Luke Francois began his love affair with wrestling in kindergarten as a member of the Baraboo youth program in 1976.

Spring forward four decades later and the Middleton graduate and two-time state qualifier said he had to reach out to his first coach to share some good news.

Francois was among nine individuals to receive a ‘Lifetime Service To Wrestling’ award and induction into the Wisconsin chapter of the National Wrestling Hall of Fame during activities and ceremonies Sept. 28 and 29 at Chula Vista Resort in Wisconsin Dells.

“My high school coach, Parker Vivoda, was a huge influence on me,” Francois recalled in a phone conversation. “He not only raised wrestlers, but he raised boys into men.”

But Francois said he made sure to thank the man who started it all, Howie Hanson, his first youth coach, who is retired and now living in Florida.

“I told him, ‘Howie, I’m accepting this honor on your behalf. Without starting a program and getting this kid in wrestling, none of this happens today,’ ” Francois said. “If I could have heard a tear drop over the phone, I think I did.

“Every coach who touches you is special in some way because they helped you become who you are today. It is a great sport because it teaches you so many of the life skills to be successful later.”

Also inducted were Wayne Bruno, a member of the George Martin Wisconsin Wrestling Hall of Fame and current Middleton assistant coach, and Jill Brandl Gurtner, a veteran wresting referee, who along with Francois started a girls’ wrestling program in the early 2000s in Middleton.

“It’s a great class to go in with,” said Francois, who recently was hired as superintendent of the Waterford school district. “I’m so humbled and honored for this award and by the recognition that gives back to the sport I love.”

Francois was a state qualifier in 1987 and 1989, placing fifth at 152 pounds as a senior. He was a captain and four-year letterwinner at UW-Whitewater for Hall of Fame coach Willie Meyers, qualifying for nationals and being named a Scholar All-American.

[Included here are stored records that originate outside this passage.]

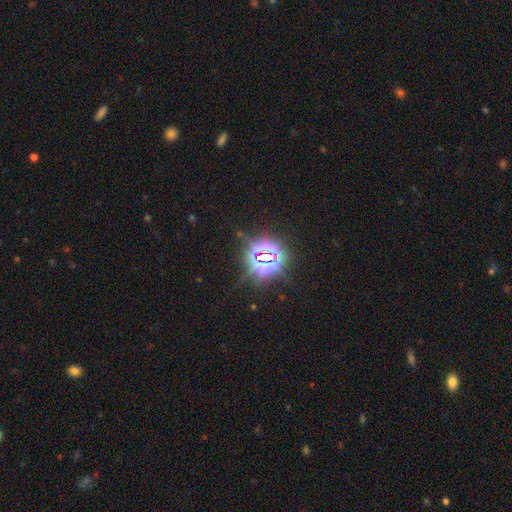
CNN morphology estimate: This is clearly a star or artifact rather than a galaxy (81%).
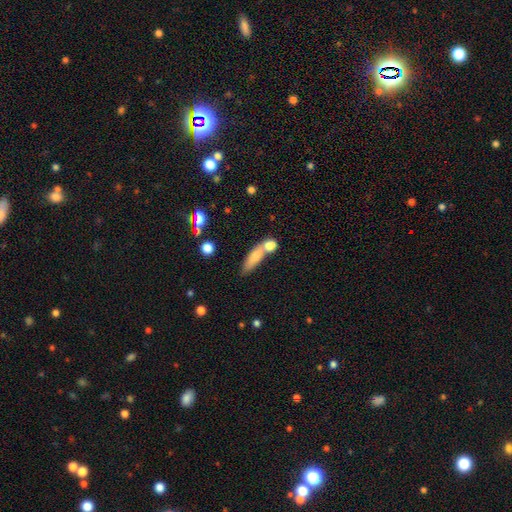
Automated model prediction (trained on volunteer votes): The model was most divided on "merging": merger: 46%, none: 36%, minor disturbance: 12%, major disturbance: 5%. More confident: smooth or featured — smooth (68%); how rounded — cigar-shaped (53%).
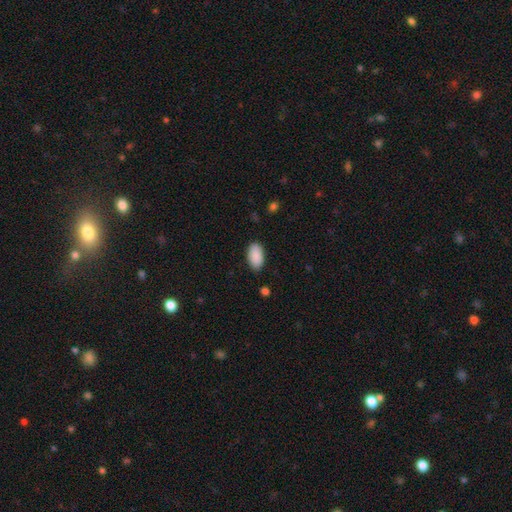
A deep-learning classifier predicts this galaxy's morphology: A smooth galaxy with no disk features (90%) that is in between round and cigar-shaped (95%).

Vote fractions:
- Smooth or featured? smooth: 90% / star or artifact: 6% / featured or disk: 4%
- How rounded? in between: 95% / round: 3% / cigar-shaped: 2%
- Merging? none: 86% / minor disturbance: 11% / major disturbance: 2% / merger: 1%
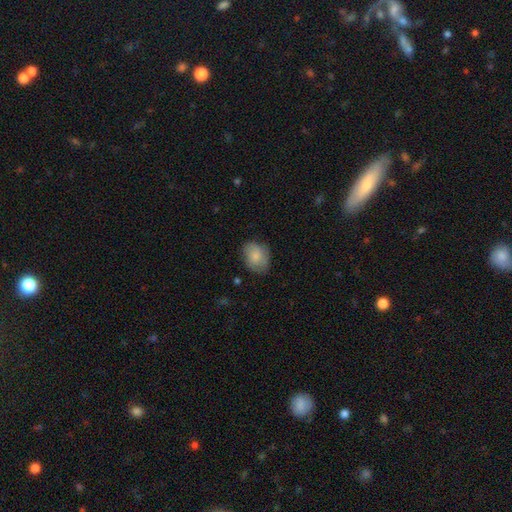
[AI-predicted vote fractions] This is likely a smooth galaxy (79%). How rounded: likely in between (67%). Merging: likely none (69%).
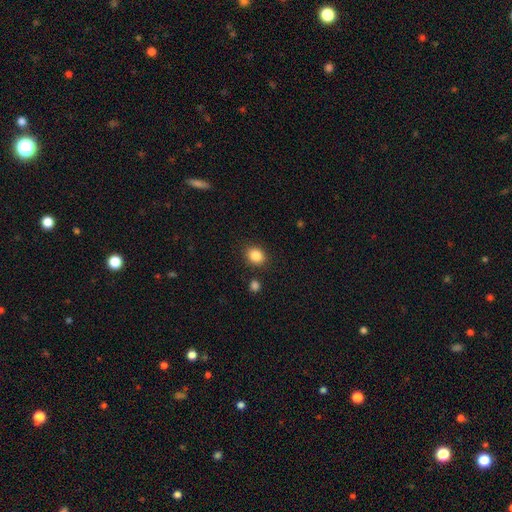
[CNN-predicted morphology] This appears to be a smooth galaxy with no disk features (86%) that is round (55%). Merging: none (85%).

Francois later coached wrestling at Stoughton, Waterford and Middleton, served as athletic director at Middleton and was the Mineral Point superintendent of schools before returning to Waterford.

“Ironically, I didn’t start with many wins when I was a little guy,” Francois said. “But I persevered because I loved the sport. So part of my acceptance was on behalf of every little kid who believed it’s better to have wrestled and lost than to never have wrestled at all.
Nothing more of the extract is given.